Flemming looked at us and said “We are not changing our decision. I guess this meeting is over.” With that, the hopes of the Fowler family were dashed, and our hope to work together with Shire to save this little boy was ended. We left a large print out of the 32,000 signatures that were signed in the online petition, as well as letters of support from a high percentage of the families currently participating in the clinical trial of the drug that Jack desperately needs.
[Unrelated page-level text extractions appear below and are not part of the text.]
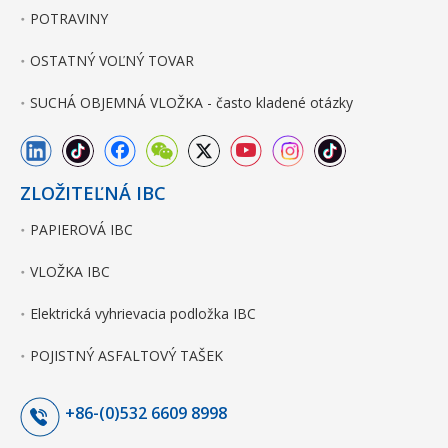
POTRAVINY
OSTATNÝ VOĽNÝ TOVAR
SUCHÁ OBJEMNÁ VLOŽKA - často kladené otázky
ZLOŽITEĽNÁ IBC
PAPIEROVÁ IBC
VLOŽKA IBC
Elektrická vyhrievacia podložka IBC
POJISTNÝ ASFALTOVÝ TAŠEK
+86-(0)532 6609 8998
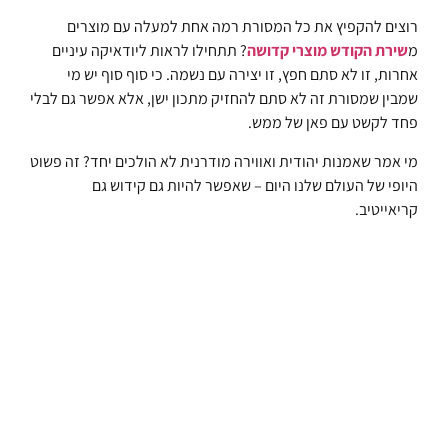
רוצים להקפיץ את כל המסורת רמה אחת למעלה עם מוצרים
מ
שירת הקודש מוצרי קדושה
? תתחילו לראות ליודאיקה עיניים
אחרות, זו לא סתם חפץ, זו יצירה עם נשמה. כי סוף סוף יש מי
שמבין שמסורת זה לא סתם להחזיק מתכון ישן, אלא אפשר גם לבלי
פחד לקשט עם פאן של ממש.
מי אמר שאמנות יהודית ואווירה מודרנית לא הולכים יחד? זה פשוט
היופי של העולם שלנו היום – שאפשר להיות גם קידוש גם
קריאייטיב.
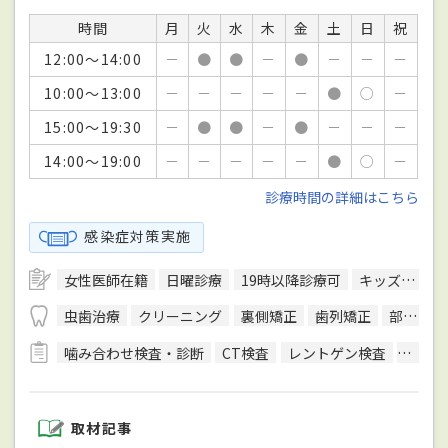
時間
月
火
水
木
金
土
日
祝
12:00～14:00
－
●
●
－
●
－
－
－
10:00～13:00
－
－
－
－
－
●
○
－
15:00～19:30
－
●
●
－
●
－
－
－
14:00～19:00
－
－
－
－
－
●
○
－
診療時間の詳細はこちら
感染症対策実施
女性医師在籍
日曜診療
19時以降診療可
キッズスペースあり
虫歯治療
クリーニング
裏側矯正
歯列矯正
部分矯正
噛み合わせ検査・診断
CT検査
レントゲン検査
顎運動
取材記事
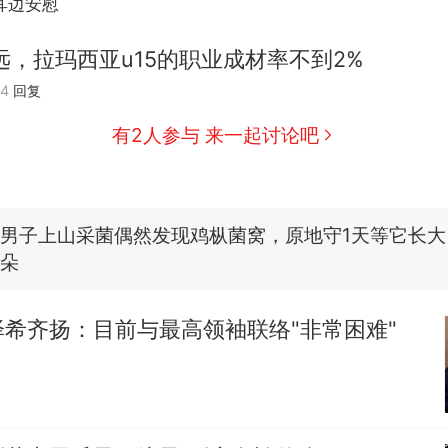
耳边安慰
远，拉玛西亚u15的职业成材率不到2%
制裁瓜子饺子，美国怕什么？
热
04
回复
有2人参与 来一起讨论吧
那个在床头放菜刀的女孩，因老师一句“跟我回家”
新
费大厨“全国小炒肉大王”称号，仅凭视频评出？中国
男子上山采菌偶然发现鸡枞菌窝，原地守1天等它长大：
朵
美国渔民钓获鲨鱼徒手将其拽回大海 目击者直呼震惊
参考消息）
希齐扬：目前与最高领袖联络"非常困难"
笔试第一被第二名传话劝弃考 官方通报
制裁瓜子饺子，美国怕什么？
热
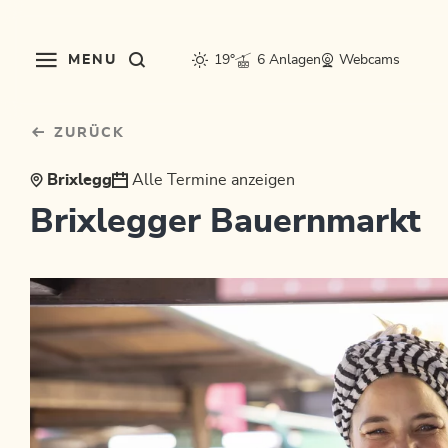
Table Of Content
sr.skip-to.main-content
sr.skip-to.table-of-contents
sr.skip-to.main-navigation
MENU
19°
6 Anlagen
Webcams
ZURÜCK
Brixlegg
Alle Termine anzeigen
Brixlegger Bauernmarkt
As we were leaving, Jack walked around the table and gave Flemming a hug. Close to tears, Jack’s mom said “If he could talk, he would be asking you to Be Brave, like your motto says, and save him.” It was one of the most heartbreaking moments of my life – watching a sweet little boy who doesn’t have any idea what is going on give a hug to the man who just gave him a certain death sentence. I told Flemming that I had a hard time understanding how he can go home and look his children in the face after that moment. He just looked at us and said “It was nice to meet the family.”
The facts of this case remain the same, and are very clear. Jack Fowler needs access to a drug that will save his life. He easily qualifies for individual use access through the FDA’s Expanded Use guidelines. It is those guidelines that decide whether any investigational drug is safe for use outside the bounds of a clinical trial. The question of whether enough safety data exists to proceed or not doesn’t rest with Shire Pharmaceuticals, nor does it rest with any pharmaceutical undergoing the same process. It rests with the FDA first and foremost, and it rests with the physician in charge of treating the patient. All Shire has to do is begin the application process on Jack’s behalf and leave the decision to the FDA. When I stated this very clearly to Mr. Ornskov and asked if he would submit the application, he flatly refused.
There are things in this world that many people would be better off not knowing. What lurks in the minds of pharmaceutical decision makers should be at the top of everyone’s list. To have the ability to provide help and support, to be able to save the life of a precious little boy, and then choose not to, shows a callous disregard toward life. That callous disregard is a painful reminder of what Big Pharma is after – money, product, fortune, and fame. Don’t ever be fooled that the patient comes first. As Flemming so plainly stated before I gave my introduction – “We don’t work with patients. We don’t work with families. We are in the business of developing product.”
With that, there’s nothing left to be said.
Our press release goes out early this week. Stay tuned on how you can help us #SaveJack. We will never quit when the life of a child hangs in the balance.
Thank you for your ongoing and tremendous support.